Why Are Wild Turkeys So Aggressive?
The Commonwealth’s fine public servants are under attack. Their avian assailant: Meleagris gallopavo, better known as the wild turkey.
Video surfaced last week of a Natick police officer evading one such hotheaded turkey. The officer found safety in his truck, but the bird wasn’t backing down. It chased the officer’s vehicle, pecking and screeching like a raptor from Jurassic World, albeit a lot smaller.
Poultry in Pursuit. Our Downtown Dinde has taken a fascination with looking at himself in our hubcaps. Each cruiser is being equipped with a gravy air freshener to help keep him away.
Posted by Natick Police Department on Thursday, January 7, 2016
This latest incident comes only weeks after a video hit the web showing a flock of wild turkeys aggressively trailing a Cape Cod postal employee. “Every day,” the mailman says, wielding a thin metal pole to keep the feathered fiends at bay.
These aren’t the first spats of angry birds to cause a ruckus in Massachusetts, and probably won’t be the last. But it does invite the question: Why are wild turkeys so aggressive? Here’s what we could determine:
1. They’re strict adherents to the pecking order.
Turkeys don’t start beef with humans over territory.

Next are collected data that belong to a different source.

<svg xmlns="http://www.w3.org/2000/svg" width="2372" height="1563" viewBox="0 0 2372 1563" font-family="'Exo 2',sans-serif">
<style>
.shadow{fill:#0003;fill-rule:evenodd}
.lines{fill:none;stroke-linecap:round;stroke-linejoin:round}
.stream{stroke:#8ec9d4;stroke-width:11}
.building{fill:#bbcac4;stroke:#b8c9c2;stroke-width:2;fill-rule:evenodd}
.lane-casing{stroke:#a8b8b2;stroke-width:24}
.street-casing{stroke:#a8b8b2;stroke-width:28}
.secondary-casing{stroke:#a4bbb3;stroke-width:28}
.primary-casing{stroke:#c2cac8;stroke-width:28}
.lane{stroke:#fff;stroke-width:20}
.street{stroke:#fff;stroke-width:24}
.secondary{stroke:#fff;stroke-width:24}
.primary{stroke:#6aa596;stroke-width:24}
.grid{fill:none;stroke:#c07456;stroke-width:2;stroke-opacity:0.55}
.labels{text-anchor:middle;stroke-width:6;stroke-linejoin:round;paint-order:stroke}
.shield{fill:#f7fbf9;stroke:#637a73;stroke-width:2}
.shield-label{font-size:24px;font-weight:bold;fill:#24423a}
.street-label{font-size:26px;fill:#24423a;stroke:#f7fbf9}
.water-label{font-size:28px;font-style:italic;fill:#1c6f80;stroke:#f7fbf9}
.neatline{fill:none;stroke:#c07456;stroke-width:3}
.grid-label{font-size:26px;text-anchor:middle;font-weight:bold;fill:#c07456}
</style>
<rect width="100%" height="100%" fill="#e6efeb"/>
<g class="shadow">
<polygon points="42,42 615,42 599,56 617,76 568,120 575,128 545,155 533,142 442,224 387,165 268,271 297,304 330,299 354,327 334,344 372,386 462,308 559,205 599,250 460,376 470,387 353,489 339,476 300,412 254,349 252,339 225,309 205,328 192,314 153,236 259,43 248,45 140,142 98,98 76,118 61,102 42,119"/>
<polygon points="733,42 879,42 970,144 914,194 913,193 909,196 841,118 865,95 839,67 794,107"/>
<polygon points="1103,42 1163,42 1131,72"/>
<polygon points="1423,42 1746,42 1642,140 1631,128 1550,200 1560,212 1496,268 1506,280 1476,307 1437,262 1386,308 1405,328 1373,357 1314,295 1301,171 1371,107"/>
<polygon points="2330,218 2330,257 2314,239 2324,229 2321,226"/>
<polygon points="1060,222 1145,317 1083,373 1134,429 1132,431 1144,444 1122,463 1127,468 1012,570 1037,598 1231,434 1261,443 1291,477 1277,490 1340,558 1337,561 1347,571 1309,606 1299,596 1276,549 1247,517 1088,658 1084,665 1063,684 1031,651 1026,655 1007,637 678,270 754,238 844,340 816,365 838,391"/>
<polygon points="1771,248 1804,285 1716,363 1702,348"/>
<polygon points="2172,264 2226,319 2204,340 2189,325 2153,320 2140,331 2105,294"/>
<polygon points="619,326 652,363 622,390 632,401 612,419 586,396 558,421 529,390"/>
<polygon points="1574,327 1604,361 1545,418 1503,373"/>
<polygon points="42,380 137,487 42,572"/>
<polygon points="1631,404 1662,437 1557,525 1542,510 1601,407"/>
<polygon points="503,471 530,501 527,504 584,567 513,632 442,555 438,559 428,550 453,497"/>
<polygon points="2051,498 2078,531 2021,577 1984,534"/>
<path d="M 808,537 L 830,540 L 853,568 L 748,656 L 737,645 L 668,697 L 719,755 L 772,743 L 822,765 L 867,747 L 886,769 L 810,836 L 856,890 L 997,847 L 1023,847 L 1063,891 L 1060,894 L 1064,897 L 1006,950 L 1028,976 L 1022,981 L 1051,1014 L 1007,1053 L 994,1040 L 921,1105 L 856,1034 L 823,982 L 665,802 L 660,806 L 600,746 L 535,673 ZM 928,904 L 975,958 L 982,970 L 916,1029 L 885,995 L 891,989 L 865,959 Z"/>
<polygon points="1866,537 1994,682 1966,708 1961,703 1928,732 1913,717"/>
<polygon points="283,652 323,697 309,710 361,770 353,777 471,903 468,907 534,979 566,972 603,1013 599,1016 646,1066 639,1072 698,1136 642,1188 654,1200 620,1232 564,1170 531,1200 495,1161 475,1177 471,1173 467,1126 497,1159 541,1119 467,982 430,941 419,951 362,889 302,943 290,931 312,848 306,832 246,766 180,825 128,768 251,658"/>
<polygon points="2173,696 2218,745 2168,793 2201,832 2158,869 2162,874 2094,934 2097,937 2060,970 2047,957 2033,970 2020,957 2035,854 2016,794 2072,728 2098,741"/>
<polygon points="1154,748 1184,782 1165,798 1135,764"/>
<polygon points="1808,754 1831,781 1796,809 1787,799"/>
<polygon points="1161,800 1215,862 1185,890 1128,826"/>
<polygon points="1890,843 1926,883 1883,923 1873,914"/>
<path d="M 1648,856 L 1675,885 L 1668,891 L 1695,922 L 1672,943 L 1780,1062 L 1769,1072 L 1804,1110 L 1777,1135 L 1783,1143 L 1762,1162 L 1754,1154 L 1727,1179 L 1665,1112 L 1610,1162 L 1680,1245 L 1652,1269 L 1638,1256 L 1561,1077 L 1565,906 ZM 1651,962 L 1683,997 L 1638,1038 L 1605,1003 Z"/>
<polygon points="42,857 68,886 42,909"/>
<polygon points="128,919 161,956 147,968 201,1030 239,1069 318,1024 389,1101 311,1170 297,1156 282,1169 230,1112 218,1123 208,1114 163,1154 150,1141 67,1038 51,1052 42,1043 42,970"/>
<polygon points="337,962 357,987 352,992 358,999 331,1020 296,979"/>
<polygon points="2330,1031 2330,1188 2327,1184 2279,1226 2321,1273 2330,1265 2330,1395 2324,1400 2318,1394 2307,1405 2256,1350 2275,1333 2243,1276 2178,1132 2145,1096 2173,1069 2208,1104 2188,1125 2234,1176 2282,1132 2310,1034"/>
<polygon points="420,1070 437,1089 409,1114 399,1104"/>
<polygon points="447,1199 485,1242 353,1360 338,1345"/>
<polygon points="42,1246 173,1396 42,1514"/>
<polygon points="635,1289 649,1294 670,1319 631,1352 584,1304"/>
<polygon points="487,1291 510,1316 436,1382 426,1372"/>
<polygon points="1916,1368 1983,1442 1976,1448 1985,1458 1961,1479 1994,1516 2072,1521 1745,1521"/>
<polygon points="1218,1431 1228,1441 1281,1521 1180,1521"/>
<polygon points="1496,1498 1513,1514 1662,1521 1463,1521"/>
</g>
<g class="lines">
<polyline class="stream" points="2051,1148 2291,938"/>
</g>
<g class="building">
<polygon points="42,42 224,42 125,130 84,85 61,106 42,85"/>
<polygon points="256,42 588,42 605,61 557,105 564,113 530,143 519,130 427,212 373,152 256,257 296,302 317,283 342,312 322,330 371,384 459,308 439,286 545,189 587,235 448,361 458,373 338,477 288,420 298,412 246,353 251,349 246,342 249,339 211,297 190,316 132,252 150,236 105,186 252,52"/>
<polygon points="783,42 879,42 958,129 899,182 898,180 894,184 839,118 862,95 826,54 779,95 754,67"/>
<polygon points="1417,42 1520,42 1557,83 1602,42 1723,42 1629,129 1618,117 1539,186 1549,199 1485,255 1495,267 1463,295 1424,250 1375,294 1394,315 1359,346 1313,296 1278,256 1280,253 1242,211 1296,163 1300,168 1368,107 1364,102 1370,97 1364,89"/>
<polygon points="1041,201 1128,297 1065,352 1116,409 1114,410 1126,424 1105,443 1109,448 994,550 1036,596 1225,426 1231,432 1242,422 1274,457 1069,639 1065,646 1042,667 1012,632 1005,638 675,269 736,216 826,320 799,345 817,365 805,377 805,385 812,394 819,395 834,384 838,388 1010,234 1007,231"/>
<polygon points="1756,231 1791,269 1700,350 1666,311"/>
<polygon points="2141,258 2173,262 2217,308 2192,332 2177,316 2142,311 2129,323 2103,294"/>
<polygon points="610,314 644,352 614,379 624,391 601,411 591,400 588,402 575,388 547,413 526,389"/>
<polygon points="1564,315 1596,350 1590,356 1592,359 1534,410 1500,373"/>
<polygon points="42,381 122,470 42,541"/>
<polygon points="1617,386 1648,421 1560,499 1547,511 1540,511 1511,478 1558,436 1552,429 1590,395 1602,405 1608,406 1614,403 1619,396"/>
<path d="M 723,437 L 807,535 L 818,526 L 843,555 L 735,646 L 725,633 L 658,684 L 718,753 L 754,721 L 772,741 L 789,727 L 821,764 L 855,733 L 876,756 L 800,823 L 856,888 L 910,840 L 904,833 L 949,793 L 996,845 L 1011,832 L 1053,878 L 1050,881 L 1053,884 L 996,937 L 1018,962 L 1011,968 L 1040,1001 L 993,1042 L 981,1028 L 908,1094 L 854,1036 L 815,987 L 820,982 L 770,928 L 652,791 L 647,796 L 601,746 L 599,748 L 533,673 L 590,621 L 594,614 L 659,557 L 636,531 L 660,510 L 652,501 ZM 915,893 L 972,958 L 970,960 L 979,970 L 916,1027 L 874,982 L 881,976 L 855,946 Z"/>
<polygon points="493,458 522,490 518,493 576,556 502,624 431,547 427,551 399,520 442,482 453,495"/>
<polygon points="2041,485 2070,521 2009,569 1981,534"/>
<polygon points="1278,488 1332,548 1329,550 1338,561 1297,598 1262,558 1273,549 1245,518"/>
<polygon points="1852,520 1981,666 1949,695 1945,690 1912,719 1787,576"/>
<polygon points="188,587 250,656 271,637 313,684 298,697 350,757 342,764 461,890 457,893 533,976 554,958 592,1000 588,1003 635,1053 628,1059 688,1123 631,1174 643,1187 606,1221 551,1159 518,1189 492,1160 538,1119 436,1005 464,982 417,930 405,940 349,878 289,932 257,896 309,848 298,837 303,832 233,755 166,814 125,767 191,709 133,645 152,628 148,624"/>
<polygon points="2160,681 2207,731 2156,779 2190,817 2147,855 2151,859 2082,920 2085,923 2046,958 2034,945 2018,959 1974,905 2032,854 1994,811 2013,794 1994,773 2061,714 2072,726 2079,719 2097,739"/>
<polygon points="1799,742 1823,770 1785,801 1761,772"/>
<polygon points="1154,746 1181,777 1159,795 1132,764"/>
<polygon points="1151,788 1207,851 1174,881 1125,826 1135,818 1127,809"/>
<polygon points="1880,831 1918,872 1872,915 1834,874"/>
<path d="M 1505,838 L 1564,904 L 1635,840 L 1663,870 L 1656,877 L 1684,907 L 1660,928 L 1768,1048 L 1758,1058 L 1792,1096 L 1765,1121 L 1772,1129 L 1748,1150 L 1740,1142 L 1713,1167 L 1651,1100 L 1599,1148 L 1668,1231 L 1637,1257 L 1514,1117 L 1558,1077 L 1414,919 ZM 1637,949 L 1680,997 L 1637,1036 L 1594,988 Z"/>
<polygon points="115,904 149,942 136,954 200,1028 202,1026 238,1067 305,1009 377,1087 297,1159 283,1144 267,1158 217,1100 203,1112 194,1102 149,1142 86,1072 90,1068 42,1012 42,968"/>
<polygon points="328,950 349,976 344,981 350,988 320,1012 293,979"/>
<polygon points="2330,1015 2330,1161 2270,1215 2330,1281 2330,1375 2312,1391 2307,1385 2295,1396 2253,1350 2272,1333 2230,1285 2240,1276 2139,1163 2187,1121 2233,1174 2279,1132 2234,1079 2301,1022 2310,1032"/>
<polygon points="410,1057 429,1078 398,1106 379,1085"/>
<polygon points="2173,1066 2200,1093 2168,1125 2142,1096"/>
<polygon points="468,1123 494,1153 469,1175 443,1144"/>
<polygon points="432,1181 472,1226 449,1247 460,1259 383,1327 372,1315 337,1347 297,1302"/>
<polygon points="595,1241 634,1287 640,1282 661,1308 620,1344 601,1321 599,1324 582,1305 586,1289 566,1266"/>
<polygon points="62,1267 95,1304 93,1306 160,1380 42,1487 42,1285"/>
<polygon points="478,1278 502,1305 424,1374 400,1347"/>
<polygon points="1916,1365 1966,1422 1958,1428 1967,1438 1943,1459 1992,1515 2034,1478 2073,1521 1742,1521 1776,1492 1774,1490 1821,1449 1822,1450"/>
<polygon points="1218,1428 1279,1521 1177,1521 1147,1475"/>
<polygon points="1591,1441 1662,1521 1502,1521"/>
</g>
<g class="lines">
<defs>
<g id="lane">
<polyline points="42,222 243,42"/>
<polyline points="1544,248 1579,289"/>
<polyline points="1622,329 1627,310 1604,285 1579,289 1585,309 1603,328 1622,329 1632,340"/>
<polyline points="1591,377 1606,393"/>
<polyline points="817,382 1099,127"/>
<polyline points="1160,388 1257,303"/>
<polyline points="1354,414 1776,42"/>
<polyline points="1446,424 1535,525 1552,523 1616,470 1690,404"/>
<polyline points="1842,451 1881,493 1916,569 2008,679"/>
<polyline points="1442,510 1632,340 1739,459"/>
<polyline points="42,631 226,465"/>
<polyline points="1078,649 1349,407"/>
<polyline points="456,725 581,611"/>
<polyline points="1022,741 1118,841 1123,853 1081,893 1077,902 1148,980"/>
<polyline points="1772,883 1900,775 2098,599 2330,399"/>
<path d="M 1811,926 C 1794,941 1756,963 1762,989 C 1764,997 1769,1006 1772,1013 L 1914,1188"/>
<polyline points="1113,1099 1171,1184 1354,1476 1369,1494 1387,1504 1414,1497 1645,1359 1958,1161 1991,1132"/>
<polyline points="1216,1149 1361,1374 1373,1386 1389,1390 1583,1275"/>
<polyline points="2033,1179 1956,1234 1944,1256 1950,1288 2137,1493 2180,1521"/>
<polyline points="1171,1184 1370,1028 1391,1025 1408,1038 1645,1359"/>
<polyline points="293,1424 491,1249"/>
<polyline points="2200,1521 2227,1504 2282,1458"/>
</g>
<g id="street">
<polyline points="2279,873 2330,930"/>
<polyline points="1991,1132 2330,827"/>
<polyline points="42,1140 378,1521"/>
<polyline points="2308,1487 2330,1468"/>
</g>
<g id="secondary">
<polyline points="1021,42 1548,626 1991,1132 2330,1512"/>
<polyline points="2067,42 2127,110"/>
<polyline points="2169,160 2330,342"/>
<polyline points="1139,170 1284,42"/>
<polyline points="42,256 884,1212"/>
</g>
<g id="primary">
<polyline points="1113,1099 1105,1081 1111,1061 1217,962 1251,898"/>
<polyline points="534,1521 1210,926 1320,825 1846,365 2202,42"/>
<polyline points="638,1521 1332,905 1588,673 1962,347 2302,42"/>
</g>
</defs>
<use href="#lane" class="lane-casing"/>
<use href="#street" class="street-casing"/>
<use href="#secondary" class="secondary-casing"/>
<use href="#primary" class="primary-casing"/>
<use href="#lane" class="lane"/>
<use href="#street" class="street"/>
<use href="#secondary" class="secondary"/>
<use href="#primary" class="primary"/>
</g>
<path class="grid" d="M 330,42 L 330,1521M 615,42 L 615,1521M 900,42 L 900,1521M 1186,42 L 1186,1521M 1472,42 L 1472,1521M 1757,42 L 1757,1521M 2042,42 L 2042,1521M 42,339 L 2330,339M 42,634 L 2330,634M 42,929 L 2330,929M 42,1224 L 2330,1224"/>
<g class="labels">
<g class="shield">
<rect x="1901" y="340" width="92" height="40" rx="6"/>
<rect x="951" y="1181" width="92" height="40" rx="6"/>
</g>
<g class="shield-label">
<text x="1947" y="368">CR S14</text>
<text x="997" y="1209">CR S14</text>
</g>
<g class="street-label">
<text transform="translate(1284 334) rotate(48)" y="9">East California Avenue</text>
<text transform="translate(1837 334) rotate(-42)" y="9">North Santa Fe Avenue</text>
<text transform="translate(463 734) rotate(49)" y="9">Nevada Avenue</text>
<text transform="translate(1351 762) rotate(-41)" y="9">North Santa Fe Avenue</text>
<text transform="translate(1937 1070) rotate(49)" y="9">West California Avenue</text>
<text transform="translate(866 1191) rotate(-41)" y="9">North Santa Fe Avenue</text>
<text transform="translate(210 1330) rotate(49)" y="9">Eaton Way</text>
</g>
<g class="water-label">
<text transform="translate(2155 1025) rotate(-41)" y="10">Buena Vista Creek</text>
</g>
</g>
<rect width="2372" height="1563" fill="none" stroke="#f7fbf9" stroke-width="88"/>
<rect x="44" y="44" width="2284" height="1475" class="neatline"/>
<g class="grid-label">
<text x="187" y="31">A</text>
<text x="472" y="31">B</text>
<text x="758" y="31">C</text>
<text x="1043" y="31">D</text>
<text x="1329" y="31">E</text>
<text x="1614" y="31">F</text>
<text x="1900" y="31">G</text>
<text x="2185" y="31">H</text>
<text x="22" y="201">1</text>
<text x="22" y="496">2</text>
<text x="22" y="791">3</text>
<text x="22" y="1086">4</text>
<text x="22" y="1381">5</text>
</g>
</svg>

For them, it’s all about the pecking order, and if you don’t establish dominance on that first encounter, you’re beneath the beast in its eyes.
MassWildlife explains: “Pecking order is a social hierarchy or ranking in which each bird is dominant over or ‘pecks on’ birds of lesser social status. Males and females each have their own pecking order, and same-sex flocks have their own internal pecking orders.”
2. They’re most likely tougher and faster than you.
Some wild turkeys can hit 20 mph when running at full speed, according to National Geographic. They can also rocket themselves through the air—small bursts of flight can top out at 55 mph.
Now consider that wild turkeys can have a wingspan in excess of four feet and weigh 20 pounds. It’s understandable that folks may be hesitant to establish dominance over the burly birds.
3. They are easily excited by their own reflection.
When the Natick Police posted the video last week to Facebook, they left an important clue. “Poultry in Pursuit. Our Downtown Dinde has taken a fascination with looking at himself in our hubcaps,” the message read.
Turkeys are obsessed with their reflections and are known to chase shiny objects, including hubcaps. “In spring, reflections are a big thing…They think they’re seeing another turkey and they start pecking,” Dave Scarpitti, a game biologist with the DFW, previously told Boston.
4. Their brains are hardwired to memorize the pecking order and defend its integrity.
Wild turkeys have an uncanny and somewhat scary ability to recognize our voices and appearance. They can differentiate humans from one another, a skill they use to rank us in the all-important pecking order.
From MassWildlife: “Human-imprinted turkeys (those which have formed a indelible social and mental bond with humans upon birth) recognize and respond to people by both voice and appearance. The turkeys will also assign a sex to people, based upon the bird’s perception of the human’s behavior rather than their actual sex, and behave towards that person accordingly, for an indefinite period.”
5. It takes a village to break them of their aggressive behavior.
The pole-wielding mailman in Cape Cod is pulling his weight in the fight against thug turkeys, but it’s not going to do a damn thing unless his entire neighborhood steps up and starts flexing.
MassWildlife again has some insight here: “The best defense against aggressive or persistent turkeys is to prevent the birds from becoming habituated in the first place by being bold to them. Everyone in the neighborhood must do the same; it will be ineffective if you do so only on your property… Habituated turkeys may attempt to dominate or attack people that the birds view as subordinates.”